Webhook Security and Verification
Webhook recipients must verify that events came from your system, not a malicious third party. HMAC signature: when creating a subscription, generate a secret (32 random bytes, base64 encoded). On delivery, compute HMAC-SHA256(secret, request_body_bytes) and include in the request header (e.g., X-Webhook-Signature: sha256={hex_hmac}). The recipient recomputes the HMAC with their stored secret and compares. If they match, the request is authentic. The comparison must be timing-safe (constant-time string comparison) to prevent timing attacks. Timestamp inclusion: include the event timestamp in the signed payload (or as a separate X-Webhook-Timestamp header, included in the HMAC). Recipients reject events older than 5 minutes — prevents replay attacks (an attacker capturing and resending a webhook). Rotating secrets: provide an API to rotate the webhook secret. During rotation, support two active secrets simultaneously (old and new) for a grace period — allows recipients to update their secret without missing webhooks during the transition.

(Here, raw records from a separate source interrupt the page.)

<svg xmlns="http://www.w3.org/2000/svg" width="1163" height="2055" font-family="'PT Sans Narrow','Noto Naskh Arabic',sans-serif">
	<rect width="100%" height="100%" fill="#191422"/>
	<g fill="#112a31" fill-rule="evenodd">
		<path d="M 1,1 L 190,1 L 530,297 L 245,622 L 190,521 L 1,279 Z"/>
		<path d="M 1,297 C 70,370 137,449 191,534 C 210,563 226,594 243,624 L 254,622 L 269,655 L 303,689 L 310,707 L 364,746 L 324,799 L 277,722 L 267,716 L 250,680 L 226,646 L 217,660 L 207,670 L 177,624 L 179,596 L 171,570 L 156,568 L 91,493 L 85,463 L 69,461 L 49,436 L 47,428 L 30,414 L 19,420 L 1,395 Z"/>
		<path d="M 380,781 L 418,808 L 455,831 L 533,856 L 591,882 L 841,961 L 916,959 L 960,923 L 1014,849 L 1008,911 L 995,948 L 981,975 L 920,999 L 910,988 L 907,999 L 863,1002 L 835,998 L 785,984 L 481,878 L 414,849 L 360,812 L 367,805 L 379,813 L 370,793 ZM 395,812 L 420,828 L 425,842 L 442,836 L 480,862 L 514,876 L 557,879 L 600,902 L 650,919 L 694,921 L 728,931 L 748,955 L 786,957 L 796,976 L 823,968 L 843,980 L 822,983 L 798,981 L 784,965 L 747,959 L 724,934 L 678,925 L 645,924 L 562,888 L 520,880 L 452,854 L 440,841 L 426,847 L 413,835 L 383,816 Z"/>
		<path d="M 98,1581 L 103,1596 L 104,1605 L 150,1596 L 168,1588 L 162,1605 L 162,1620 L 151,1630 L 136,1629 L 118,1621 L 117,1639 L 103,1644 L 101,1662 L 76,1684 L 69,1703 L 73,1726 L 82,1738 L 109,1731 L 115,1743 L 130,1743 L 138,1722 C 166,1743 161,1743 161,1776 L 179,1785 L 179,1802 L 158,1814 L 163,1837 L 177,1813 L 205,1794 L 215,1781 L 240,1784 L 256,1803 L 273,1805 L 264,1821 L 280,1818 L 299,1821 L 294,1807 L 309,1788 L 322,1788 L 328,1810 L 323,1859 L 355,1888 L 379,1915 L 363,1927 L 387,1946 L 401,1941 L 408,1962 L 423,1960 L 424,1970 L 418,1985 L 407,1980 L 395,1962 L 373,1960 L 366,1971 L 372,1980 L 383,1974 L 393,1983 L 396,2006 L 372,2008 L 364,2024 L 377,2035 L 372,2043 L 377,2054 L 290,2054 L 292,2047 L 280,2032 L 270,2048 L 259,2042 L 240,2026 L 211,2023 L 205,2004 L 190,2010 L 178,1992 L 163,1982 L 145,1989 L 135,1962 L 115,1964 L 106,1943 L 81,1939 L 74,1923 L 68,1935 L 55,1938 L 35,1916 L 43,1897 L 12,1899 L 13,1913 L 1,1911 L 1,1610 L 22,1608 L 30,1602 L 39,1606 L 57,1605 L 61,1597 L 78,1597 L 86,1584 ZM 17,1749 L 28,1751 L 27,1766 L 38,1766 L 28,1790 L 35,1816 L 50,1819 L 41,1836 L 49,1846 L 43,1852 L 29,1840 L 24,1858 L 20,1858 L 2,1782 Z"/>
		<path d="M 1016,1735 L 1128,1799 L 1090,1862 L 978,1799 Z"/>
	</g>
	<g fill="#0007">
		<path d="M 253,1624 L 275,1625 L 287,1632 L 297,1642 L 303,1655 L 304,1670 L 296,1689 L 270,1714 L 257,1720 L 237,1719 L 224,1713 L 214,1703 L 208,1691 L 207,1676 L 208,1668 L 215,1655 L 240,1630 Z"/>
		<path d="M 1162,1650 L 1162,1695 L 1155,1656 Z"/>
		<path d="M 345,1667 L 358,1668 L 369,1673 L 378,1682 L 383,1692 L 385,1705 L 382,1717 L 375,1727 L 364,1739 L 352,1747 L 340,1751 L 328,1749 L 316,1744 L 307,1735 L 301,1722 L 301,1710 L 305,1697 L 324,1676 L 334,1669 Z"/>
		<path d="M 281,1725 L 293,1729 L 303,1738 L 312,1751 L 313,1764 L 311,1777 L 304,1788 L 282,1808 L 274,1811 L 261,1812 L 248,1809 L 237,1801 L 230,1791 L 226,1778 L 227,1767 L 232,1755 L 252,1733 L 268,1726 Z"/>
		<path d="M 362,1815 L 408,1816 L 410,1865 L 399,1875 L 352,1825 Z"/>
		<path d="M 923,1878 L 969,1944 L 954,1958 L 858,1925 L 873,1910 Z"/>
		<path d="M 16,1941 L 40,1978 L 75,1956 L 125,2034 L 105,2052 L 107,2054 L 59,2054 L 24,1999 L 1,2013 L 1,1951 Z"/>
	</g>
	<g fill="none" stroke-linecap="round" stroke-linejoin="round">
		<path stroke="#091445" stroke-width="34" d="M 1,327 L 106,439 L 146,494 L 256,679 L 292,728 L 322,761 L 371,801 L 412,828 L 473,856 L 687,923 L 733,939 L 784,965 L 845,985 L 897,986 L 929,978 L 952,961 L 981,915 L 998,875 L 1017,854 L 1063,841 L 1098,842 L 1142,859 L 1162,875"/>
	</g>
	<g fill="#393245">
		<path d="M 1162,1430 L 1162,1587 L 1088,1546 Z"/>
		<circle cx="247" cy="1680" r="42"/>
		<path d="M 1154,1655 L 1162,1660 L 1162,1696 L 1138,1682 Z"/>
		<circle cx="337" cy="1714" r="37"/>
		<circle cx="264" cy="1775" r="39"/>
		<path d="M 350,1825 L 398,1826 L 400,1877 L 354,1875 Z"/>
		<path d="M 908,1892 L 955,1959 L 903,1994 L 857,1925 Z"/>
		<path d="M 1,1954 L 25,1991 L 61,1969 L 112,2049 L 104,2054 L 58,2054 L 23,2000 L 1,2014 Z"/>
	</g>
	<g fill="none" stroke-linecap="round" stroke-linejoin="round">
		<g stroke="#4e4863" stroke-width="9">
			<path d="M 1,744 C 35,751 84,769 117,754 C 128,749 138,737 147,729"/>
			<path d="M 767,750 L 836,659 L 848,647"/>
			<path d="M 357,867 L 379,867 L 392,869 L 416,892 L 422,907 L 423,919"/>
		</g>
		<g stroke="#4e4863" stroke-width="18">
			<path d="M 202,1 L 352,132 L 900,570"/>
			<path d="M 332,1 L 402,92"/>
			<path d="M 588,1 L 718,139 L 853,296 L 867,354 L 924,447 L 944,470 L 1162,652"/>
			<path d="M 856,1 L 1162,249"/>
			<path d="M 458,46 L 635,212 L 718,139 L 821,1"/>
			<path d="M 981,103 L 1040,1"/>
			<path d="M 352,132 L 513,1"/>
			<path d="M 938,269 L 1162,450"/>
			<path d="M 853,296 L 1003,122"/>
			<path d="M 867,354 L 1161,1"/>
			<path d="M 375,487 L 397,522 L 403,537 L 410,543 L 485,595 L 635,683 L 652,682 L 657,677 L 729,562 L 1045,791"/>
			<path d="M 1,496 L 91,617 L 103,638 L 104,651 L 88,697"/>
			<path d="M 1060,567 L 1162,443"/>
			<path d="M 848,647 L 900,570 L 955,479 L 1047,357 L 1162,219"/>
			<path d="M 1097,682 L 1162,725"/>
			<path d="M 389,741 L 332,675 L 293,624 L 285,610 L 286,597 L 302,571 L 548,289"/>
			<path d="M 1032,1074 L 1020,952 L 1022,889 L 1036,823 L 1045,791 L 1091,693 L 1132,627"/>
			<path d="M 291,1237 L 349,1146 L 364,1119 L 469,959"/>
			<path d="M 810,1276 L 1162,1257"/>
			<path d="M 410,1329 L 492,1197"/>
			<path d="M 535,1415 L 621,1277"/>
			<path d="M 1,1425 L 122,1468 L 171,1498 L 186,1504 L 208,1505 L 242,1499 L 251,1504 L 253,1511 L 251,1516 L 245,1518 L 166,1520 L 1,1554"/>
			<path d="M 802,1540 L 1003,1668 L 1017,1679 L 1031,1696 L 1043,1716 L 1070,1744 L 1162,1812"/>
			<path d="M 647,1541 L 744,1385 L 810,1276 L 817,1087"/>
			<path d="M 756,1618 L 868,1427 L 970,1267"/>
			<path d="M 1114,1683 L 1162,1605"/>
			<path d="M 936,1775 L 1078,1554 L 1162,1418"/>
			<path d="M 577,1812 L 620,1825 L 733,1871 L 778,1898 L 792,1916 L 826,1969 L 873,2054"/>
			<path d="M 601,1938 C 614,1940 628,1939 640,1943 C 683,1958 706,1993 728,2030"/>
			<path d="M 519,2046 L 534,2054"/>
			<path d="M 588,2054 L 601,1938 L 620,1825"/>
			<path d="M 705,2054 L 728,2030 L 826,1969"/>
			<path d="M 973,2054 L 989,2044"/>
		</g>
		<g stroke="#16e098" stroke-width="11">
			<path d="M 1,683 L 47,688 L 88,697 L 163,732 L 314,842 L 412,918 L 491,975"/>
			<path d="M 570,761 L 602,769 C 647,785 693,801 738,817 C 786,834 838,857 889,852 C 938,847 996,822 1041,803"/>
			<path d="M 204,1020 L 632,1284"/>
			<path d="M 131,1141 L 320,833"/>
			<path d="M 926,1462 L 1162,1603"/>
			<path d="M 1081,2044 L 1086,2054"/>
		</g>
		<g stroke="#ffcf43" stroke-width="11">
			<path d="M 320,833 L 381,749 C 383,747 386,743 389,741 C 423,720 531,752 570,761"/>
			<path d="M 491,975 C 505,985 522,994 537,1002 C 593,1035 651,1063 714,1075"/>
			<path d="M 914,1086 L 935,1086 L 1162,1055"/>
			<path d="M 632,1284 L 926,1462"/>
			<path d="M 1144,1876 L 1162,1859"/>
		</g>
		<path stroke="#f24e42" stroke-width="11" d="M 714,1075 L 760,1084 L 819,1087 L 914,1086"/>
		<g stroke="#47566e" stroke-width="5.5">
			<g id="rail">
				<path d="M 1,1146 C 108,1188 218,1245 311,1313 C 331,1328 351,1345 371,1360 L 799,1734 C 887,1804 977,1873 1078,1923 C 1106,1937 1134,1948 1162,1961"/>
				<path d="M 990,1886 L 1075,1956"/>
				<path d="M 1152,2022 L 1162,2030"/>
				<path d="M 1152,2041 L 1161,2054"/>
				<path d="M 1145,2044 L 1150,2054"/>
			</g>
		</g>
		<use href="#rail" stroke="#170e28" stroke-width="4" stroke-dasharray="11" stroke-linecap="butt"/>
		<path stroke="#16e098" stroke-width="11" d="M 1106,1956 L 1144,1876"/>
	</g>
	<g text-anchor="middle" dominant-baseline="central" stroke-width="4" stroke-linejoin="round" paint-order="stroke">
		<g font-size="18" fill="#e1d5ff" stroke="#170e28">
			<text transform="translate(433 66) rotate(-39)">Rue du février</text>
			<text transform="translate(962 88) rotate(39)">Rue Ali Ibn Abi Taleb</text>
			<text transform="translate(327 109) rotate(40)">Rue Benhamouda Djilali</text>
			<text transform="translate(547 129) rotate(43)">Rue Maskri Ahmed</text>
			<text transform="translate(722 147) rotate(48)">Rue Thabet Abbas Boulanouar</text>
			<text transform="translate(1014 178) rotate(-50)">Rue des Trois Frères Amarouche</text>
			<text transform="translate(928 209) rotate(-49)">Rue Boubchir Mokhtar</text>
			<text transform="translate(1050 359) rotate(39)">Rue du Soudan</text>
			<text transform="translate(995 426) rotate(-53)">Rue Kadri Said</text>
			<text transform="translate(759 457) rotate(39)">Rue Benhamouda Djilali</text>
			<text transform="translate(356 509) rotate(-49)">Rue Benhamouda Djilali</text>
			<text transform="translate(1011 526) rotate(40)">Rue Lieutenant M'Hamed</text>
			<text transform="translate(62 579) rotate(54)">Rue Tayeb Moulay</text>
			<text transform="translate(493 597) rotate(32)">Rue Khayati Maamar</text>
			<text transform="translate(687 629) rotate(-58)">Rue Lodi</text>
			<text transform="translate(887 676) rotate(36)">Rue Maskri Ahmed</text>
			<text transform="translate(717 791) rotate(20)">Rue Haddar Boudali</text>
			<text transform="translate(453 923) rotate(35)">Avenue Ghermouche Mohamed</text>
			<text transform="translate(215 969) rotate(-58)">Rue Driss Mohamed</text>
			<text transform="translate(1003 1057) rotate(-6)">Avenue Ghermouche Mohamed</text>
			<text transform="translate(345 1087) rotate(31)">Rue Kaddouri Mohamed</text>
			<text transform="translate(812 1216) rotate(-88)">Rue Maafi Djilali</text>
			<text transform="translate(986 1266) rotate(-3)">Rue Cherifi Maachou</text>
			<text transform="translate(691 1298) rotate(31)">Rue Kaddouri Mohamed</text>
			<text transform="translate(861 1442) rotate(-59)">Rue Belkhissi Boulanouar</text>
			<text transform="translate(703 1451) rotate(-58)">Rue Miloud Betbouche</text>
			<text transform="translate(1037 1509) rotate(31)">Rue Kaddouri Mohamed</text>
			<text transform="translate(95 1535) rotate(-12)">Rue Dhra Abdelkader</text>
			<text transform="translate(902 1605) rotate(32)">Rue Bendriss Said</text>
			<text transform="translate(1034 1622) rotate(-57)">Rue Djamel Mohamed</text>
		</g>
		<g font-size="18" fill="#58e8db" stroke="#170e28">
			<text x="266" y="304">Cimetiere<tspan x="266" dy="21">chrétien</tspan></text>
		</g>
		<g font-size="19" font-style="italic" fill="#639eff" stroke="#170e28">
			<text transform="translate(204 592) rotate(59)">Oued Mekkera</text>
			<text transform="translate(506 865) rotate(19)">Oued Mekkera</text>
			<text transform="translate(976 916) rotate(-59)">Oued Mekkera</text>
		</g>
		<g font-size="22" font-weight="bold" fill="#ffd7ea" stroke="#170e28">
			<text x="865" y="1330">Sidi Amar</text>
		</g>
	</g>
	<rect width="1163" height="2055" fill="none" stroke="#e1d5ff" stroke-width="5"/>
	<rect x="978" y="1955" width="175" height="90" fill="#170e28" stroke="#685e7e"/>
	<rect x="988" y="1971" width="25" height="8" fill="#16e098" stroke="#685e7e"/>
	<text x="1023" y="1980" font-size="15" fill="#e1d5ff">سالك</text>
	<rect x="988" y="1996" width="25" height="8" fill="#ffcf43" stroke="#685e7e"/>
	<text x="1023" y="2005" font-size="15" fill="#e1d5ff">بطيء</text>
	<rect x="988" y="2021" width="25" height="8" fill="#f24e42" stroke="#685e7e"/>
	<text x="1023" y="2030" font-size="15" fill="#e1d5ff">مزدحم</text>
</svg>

Endpoint Health and Disabling
Repeatedly delivering to a persistently failing endpoint wastes resources. Endpoint health tracking: track consecutive failures per subscription. After N consecutive failures (e.g., 50), mark the subscription as disabled and stop sending events. Notify the user via email that their endpoint has been disabled and why. Reactivation: user fixes their endpoint and manually re-enables the subscription. On re-enable, optionally replay missed events (useful for critical business events) or resume with new events only (simpler). Circuit breaker per endpoint: if an endpoint returns 5xx for 5 consecutive attempts within 10 minutes, open the circuit — wait 30 minutes before retrying that endpoint for any subscription. This prevents thousands of retries from hammering a struggling server. DNS blacklisting: prevent users from registering webhook URLs pointing to internal services (SSRF protection). Validate the endpoint URL: reject private IP ranges (10.0.0.0/8, 172.16.0.0/12, 192.168.0.0/16), loopback (127.0.0.1), and link-local addresses (169.254.0.0/16) at registration time.
Ordering and Deduplication
Webhooks may be delivered out of order — network delays and retries mean event #2 may arrive before event #1 at the recipient. Each webhook event should include an event_id (UUID) and sequence_number (monotonically increasing per entity). Recipients who need ordered processing: buffer events and process in sequence_number order. Gap detection: if sequence 5 is received but sequence 4 hasn’t arrived, hold 5 until 4 arrives or a timeout expires. This is complex — most webhook systems don’t guarantee ordering and document this explicitly. Deduplication at the recipient: at-least-once delivery means duplicate events are possible. Each event has a unique event_id. Recipients should store processed event_ids (in Redis or a database with a unique constraint) and skip duplicates. The event_id is included in every delivery and retry — the same event always has the same ID. The delivery system should also deduplicate: if a delivery task is accidentally enqueued twice (idempotent task queue), the unique constraint on webhook_deliveries prevents creating two records for the same event + subscription pair.